\documentclass[a4paper,twocolumn]{article}
\usepackage[english]{babel}
\usepackage[utf8x]{inputenc}
\usepackage{amsmath}
\usepackage{booktabs}
\usepackage{graphicx}
\usepackage[table,xcdraw]{xcolor}
\usepackage[colorinlistoftodos]{todonotes}
\usepackage[font={small}]{caption}
\title{Video Surveillance for Road Traffic Monitoring}
\author{Team 7\\ C. Carmona, A. Flores, A. Hernández, A. Imbernon, A. Mosella}
\providecommand{\keywords}[1]{\textbf{\textit{Key words:}} #1}
\begin{document}
\maketitle
\begin{abstract}
\textbf{Computer vision systems can be applied to a wide variety of tasks, but some of the most interesting are those related with security and surveillance. Within this group, our application for Video Surveillance for Road Traffic Monitoring can be placed. We propose a solution based on machine learning and video analysis techniques that involves the whole process: database evaluation, background estimation, foreground segmentation, video stabilization and object tracking. As a result of this, our system will be able to monitorize some basic parameters of traffic flow as vehicles counting or speed estimation.\\ }
\end{abstract}
\keywords{video surveillance,traffic monitoring, computer vision, video analysis}
\section{Motivation}
As this is an academic project, the main motivation is to understand the pipeline of a project based on video analysis and apply all this knowledge to a specific task. Video surveillance and monitoring is one of the most popular applications, and also has some peculiarities that make it very interesting, as the presence of stable background for an easier segmentation.
\section{Related work}
The ability of tracking objects has been used to implement applications for different tasks. One of them is people tracking, where different techniques as adaptive background subtraction \cite{mckenna2000tracking}, Bayesian tracking \cite{spengler2003automatic} or methods based on image intensity and object modeling segmentation \cite{shio1991segmentation} have been applied. Also in the field of assisted surveillance these techniques can be very useful since a high number of process can be automatized increasing the system reliability and performance. Many of this implementations are based on adaptive background estimation \cite{stauffer2000learning}\cite{zhou2007moving} and that is the technique that we have also chosen for motion estimation because it has reported good results and it is a good starting point given the academic nature of our project. Even so, there exist another implementations that improve the results thrown by background estimation, for example at \cite{robert2009video} with a framework based on a multilayer hierarchy of features or \cite{fathy1998window} where applying edge-detection techniques to the key regions the irregularities due to ambient light conditions are overcome.

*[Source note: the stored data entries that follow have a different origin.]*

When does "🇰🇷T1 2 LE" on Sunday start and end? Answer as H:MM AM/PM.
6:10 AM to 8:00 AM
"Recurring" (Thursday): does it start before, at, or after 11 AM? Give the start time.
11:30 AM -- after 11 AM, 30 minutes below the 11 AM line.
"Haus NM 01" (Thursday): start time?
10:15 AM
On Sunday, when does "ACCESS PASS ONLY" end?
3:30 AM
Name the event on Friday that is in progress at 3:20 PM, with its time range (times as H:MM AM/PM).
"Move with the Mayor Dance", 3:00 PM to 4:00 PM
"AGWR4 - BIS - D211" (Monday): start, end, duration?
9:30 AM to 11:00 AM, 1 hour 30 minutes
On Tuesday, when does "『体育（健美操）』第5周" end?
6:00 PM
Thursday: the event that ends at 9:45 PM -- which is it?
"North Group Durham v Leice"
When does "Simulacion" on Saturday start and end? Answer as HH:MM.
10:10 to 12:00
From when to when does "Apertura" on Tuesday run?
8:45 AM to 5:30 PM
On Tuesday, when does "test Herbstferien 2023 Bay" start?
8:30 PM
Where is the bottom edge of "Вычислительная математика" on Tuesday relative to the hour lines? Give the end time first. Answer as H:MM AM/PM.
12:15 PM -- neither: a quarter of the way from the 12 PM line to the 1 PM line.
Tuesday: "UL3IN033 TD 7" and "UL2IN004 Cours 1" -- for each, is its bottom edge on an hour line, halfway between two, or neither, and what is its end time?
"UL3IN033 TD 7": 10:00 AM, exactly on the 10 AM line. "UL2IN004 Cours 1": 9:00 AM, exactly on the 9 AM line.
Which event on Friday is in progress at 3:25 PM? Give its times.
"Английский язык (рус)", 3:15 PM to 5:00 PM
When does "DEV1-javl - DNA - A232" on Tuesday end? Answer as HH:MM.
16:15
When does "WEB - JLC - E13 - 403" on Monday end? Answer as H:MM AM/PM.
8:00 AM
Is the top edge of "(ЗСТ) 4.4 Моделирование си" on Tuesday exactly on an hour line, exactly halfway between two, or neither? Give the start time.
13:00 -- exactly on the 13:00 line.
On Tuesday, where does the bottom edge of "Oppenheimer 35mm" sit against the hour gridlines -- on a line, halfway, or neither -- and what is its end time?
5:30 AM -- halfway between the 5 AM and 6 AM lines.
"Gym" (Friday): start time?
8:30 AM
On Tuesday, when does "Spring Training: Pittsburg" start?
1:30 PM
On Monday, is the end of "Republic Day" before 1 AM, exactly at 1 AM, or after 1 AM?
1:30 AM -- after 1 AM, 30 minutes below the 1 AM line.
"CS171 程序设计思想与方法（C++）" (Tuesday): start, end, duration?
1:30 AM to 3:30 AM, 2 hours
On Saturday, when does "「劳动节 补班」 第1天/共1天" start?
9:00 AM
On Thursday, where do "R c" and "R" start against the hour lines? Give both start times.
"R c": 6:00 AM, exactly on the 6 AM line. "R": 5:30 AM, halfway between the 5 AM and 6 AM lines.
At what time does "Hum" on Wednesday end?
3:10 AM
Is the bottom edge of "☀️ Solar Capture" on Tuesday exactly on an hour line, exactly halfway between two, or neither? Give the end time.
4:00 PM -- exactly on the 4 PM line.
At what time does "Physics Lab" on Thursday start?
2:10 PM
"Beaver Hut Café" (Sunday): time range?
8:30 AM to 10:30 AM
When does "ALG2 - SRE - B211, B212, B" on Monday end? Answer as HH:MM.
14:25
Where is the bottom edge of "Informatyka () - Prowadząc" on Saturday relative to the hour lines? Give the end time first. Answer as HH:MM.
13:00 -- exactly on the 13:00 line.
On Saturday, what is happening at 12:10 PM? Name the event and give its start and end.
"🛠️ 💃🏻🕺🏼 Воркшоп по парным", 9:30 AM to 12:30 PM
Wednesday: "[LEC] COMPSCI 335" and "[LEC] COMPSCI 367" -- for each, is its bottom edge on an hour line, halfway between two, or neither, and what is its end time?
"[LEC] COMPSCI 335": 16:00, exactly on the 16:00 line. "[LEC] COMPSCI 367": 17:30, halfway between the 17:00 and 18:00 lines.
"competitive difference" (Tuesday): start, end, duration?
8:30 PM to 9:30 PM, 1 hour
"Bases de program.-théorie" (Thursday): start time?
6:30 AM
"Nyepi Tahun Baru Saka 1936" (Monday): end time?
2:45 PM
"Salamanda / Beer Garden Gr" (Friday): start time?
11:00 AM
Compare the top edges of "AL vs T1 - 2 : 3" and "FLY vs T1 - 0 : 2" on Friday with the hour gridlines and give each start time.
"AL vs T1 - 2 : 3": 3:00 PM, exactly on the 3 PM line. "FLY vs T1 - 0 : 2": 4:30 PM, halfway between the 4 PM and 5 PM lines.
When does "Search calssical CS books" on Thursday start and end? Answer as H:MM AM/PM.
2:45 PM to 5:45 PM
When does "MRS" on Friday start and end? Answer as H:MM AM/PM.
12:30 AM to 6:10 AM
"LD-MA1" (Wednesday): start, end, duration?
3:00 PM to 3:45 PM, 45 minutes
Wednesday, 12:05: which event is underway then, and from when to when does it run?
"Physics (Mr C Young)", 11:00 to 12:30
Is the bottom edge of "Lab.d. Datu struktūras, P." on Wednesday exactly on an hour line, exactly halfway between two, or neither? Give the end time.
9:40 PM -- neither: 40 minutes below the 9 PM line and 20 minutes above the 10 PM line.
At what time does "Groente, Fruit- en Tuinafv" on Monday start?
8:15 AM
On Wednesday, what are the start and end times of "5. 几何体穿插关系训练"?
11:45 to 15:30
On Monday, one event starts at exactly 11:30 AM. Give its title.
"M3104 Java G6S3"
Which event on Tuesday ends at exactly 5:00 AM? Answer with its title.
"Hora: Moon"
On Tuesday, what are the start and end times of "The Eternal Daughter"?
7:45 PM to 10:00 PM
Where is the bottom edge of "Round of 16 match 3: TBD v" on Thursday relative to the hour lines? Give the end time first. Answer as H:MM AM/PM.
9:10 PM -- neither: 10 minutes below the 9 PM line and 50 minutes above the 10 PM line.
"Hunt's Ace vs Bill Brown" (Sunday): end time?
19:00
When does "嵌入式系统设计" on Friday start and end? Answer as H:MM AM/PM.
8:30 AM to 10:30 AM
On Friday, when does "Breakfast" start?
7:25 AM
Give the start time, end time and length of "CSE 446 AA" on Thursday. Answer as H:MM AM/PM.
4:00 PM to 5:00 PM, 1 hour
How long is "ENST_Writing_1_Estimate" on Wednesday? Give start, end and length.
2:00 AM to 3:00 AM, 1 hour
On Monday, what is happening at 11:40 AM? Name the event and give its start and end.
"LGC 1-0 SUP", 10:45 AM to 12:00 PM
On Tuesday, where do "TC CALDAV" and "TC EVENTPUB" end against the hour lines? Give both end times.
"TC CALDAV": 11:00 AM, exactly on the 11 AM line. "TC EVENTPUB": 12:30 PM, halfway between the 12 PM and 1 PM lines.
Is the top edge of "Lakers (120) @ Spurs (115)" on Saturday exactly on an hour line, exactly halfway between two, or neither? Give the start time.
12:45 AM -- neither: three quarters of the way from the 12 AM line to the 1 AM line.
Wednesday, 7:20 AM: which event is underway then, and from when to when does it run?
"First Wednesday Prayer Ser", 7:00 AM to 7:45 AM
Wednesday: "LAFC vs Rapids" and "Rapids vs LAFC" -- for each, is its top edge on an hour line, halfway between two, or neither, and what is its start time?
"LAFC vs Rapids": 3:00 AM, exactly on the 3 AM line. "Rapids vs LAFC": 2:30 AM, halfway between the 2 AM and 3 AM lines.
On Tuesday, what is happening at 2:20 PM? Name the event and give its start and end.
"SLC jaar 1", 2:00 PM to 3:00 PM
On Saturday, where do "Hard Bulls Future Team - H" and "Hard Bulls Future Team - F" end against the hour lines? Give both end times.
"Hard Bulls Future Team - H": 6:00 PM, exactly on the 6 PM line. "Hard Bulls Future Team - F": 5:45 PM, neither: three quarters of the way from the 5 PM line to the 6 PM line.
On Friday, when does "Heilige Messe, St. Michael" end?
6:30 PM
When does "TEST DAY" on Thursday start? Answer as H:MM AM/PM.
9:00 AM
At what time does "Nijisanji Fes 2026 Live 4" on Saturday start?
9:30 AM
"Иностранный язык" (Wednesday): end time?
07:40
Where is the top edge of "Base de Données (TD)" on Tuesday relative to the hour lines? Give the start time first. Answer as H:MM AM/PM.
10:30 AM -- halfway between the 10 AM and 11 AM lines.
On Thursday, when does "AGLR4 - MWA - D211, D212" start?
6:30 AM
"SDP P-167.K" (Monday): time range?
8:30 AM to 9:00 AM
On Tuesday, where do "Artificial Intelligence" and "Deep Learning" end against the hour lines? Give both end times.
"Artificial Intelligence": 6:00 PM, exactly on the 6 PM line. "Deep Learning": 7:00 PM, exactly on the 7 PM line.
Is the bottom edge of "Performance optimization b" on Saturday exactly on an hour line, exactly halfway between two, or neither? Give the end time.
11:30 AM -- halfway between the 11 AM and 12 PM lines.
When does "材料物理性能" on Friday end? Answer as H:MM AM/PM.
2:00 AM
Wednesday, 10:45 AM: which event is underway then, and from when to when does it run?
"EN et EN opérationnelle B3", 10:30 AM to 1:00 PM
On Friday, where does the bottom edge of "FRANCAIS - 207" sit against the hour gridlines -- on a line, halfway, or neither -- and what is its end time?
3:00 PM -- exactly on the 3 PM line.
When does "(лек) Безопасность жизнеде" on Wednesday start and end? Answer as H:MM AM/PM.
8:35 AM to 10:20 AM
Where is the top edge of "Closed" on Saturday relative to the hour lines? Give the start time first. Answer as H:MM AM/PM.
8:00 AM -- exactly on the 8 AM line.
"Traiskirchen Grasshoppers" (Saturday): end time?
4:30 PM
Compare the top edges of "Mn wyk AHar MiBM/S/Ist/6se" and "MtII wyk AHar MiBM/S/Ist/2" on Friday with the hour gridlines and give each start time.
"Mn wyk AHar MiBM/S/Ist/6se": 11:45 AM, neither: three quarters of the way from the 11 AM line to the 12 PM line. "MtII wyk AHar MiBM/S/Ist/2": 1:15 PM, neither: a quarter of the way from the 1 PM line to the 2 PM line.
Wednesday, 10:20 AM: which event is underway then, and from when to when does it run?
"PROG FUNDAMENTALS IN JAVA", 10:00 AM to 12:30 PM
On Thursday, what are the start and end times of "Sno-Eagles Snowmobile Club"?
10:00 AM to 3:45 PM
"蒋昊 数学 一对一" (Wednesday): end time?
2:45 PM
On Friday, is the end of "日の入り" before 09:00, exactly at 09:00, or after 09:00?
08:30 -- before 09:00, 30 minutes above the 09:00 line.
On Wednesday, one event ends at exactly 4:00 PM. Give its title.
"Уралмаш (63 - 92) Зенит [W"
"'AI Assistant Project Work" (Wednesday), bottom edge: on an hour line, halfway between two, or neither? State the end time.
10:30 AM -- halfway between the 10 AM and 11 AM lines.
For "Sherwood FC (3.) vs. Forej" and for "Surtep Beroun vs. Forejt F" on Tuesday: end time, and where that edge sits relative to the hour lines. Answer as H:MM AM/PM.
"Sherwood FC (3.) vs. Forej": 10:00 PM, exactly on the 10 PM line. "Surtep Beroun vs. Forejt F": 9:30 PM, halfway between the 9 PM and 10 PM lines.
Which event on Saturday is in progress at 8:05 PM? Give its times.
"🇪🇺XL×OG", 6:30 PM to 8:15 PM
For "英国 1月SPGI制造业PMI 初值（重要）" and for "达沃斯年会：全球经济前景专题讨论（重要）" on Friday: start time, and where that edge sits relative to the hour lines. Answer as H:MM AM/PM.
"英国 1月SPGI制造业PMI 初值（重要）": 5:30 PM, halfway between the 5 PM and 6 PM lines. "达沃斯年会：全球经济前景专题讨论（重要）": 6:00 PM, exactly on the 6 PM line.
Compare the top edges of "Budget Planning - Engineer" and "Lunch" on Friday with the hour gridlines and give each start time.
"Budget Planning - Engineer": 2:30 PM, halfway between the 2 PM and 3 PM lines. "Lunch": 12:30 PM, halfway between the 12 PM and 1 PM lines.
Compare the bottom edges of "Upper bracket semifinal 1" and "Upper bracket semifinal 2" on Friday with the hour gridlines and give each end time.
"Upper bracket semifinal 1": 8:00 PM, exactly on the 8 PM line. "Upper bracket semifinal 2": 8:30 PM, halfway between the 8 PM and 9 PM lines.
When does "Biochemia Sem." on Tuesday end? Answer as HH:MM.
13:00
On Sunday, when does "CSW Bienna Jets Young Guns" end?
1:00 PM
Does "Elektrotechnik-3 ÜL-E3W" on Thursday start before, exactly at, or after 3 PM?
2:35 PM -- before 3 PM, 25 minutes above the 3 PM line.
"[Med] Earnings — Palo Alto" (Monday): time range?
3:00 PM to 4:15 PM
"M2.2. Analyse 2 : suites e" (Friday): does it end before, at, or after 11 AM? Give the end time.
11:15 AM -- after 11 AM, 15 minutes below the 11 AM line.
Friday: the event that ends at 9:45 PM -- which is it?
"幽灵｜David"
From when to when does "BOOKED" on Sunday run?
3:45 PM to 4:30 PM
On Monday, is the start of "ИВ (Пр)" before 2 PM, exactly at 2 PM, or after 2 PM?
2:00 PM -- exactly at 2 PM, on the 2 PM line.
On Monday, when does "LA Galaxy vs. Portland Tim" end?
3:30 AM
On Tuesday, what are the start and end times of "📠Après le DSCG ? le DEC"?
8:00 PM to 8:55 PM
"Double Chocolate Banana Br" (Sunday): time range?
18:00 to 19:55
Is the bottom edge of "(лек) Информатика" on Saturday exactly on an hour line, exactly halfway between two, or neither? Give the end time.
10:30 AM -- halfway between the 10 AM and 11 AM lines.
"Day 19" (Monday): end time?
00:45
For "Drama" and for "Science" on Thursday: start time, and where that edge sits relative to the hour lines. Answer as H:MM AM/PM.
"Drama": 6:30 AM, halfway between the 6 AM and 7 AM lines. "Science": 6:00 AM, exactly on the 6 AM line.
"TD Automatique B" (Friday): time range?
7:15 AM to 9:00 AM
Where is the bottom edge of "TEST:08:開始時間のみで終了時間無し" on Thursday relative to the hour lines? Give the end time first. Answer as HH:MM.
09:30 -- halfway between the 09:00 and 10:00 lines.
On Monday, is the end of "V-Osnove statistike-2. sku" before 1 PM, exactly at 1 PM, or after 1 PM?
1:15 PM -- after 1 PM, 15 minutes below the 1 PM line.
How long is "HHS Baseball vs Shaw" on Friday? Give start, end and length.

\section{System description}
As it was written before, our project covers all the stages of the process, from the analysis of the input sequences to the obtain of the statistics of traffic flow, passing by video stabilization, background estimation, foreground estimation and region tracking. A complete pipeline can be seen at \ref{fig:pipeline}.
\begin{figure}[h]
\includegraphics[width=\linewidth]{pipelineM4.png}
\caption{Project pipeline including all stages}
\label{fig:pipeline}
\end{figure}
\subsection{Sequence Analysis}
The first step is to analyze the kind of video sequences that we are going to work with. We have selected two sequences (available at \cite{goyette2012changedetection}) recorded from a camera located on the top of a mast pointing to a one-way dual lane. The first one has been called highway and does not need any additional correction. The second one has been called traffic and presents a high aberration due to camera jittering (as can be appreciated at \ref{fig:exampleTraffic}) that should be corrected to reduce its negative impact on the results.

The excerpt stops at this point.